**Quoted passage**
Content starts
Hey Joe, I'll bite. Did you ask Mark exactly _where_ in his factory he makes those BTs? ;D Hint - they aren't made in Minnesota, they're _assembled_ in Minnesota. The boats he makes in Minnesota are these: http://www.fisherbeavertail.com/ Which, frankly, don't those motors look a lot like someone else's - hint GODEVIL?? Yeesh. http://www.godevil.com/Photo_Gallery.html



Fisher Beavertail Manufacturing, Inc.
211 Northwest 1st St.
Avon, MN 56310
Tel: 800-413-0020
Fax: 320-356-7820
[email protected]
Est: 1994
Pres./Owner: Mark L. Fisher
"The finest all-welded aluminum Jon Boats in the world." (he said it, I didn't)


----------



## Tsport (Jan 4, 2007)

Am I the only one who likes the Lagoon Micro skiff? I am not saying it is for me but I would check it out if I were in the market for a new skiff. From the only pic on their web site it is hard to tell but looks like a nice little skiff.


----------



## JRH (Mar 18, 2007)

Would be interesting to see a tiller version with a chair in the back and then just one big deck with no cockpit.


----------
Content ends
**Actions to take**
1. From the boat forum thread, list every labeled field in the Fisher Beavertail Manufacturing listing (each label ends in a colon), with its value.
2. In the boat forum thread, shorten the paragraph beginning "Am I the only one who likes the Lagoon Micro skiff?" to a single sentence that keeps its main points.
3. According to the boat forum thread, in what year was Fisher Beavertail Manufacturing, Inc. established?

**Given information**
Content starts
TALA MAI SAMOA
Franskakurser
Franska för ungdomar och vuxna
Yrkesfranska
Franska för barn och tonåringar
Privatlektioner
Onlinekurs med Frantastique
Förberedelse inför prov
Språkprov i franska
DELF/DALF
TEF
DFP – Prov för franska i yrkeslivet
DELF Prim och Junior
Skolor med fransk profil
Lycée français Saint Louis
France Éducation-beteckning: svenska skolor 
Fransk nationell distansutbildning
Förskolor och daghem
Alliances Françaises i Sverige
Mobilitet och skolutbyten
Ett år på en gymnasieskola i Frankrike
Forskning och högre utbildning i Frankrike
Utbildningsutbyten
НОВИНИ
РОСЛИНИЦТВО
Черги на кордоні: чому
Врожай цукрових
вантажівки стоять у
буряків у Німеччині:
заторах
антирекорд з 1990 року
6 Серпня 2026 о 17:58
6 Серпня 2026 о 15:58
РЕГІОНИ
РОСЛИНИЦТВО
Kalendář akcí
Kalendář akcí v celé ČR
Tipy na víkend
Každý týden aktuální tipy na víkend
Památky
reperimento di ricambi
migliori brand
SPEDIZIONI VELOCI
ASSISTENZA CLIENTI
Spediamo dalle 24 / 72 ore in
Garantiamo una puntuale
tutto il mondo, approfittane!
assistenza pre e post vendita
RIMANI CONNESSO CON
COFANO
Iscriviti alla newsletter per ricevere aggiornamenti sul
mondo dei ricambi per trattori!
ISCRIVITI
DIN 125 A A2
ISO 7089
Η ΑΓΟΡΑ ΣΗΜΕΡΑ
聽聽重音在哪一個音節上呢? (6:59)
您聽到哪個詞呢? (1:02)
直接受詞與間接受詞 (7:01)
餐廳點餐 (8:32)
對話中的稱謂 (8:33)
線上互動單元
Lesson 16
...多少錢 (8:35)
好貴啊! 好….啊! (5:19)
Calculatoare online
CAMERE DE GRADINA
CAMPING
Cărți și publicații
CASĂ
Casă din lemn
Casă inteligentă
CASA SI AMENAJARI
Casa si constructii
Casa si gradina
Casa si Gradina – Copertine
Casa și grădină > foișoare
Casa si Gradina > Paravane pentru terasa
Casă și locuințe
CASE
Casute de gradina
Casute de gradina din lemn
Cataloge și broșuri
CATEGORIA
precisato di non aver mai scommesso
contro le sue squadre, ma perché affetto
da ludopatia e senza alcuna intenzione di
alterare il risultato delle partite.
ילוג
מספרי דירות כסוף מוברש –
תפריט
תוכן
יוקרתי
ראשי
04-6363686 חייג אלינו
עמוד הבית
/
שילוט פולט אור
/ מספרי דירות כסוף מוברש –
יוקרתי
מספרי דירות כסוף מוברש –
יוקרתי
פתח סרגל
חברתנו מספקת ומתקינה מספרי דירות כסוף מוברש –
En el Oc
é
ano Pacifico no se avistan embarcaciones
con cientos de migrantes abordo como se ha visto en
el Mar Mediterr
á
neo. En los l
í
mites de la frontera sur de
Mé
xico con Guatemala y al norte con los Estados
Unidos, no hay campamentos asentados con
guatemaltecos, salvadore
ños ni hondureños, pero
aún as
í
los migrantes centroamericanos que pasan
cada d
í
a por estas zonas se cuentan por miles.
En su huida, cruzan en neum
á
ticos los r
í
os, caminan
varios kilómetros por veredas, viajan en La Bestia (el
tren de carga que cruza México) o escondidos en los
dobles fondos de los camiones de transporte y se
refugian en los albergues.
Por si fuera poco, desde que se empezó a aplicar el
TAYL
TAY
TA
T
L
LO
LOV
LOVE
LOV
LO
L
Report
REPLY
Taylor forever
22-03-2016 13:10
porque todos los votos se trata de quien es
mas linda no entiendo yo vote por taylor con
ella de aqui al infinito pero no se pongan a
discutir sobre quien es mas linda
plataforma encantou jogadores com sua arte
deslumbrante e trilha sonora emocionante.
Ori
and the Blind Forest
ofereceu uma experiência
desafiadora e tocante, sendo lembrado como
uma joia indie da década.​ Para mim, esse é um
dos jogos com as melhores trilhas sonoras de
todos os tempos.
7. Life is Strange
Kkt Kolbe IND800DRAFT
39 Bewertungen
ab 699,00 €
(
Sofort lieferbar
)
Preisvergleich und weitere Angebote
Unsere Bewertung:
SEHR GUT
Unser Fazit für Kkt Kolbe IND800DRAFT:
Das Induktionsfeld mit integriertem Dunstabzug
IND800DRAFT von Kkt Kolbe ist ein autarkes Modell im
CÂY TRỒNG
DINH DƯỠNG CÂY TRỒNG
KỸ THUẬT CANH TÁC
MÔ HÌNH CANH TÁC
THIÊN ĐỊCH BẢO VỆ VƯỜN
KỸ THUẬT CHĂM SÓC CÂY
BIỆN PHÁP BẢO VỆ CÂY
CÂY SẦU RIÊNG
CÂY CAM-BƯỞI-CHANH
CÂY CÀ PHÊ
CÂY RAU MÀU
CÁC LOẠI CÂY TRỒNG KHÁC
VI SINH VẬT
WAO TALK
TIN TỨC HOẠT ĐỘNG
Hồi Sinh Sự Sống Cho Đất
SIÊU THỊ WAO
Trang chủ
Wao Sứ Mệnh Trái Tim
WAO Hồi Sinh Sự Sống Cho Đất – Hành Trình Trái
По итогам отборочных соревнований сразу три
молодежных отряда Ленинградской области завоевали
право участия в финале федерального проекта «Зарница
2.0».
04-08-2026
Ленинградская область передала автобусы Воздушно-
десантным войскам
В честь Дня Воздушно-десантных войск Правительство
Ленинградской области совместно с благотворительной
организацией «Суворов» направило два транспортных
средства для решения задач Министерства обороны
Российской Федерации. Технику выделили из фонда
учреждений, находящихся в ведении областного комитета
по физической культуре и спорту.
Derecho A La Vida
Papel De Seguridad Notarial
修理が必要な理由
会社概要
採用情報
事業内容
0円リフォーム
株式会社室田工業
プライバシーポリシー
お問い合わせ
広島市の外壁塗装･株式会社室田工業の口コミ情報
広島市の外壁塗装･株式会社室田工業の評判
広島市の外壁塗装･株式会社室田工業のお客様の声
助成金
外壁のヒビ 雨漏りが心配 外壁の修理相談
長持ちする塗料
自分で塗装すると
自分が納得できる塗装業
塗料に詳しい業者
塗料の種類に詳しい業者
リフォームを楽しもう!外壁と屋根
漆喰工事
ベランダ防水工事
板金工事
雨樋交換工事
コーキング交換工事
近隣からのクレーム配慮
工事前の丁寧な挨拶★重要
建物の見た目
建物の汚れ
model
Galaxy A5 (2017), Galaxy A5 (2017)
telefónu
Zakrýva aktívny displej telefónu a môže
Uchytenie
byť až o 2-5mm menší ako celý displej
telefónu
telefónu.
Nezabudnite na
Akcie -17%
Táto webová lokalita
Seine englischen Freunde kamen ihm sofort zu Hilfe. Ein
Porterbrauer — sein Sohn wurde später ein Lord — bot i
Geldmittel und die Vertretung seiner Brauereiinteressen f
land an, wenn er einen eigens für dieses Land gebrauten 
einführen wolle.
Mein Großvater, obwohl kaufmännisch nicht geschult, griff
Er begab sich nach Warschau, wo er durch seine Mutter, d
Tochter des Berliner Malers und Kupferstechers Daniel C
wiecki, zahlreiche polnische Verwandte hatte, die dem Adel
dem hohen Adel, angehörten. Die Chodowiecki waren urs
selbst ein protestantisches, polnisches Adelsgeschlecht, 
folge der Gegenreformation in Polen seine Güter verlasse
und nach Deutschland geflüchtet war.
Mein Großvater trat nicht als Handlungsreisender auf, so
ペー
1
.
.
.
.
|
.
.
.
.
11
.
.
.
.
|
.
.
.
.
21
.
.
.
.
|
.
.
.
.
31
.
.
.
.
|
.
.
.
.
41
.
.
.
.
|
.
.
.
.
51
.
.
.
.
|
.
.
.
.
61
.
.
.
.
Content ends
**Task-by-task outputs**
1.
Tel: 800-413-0020
Fax: 320-356-7820
Est: 1994
Pres./Owner: Mark L. Fisher

2. The poster likes the Lagoon Micro skiff and would look at it if shopping for a new skiff, though it's not for them, and says it looks nice even though the website's only picture makes it hard to judge.

3. 1994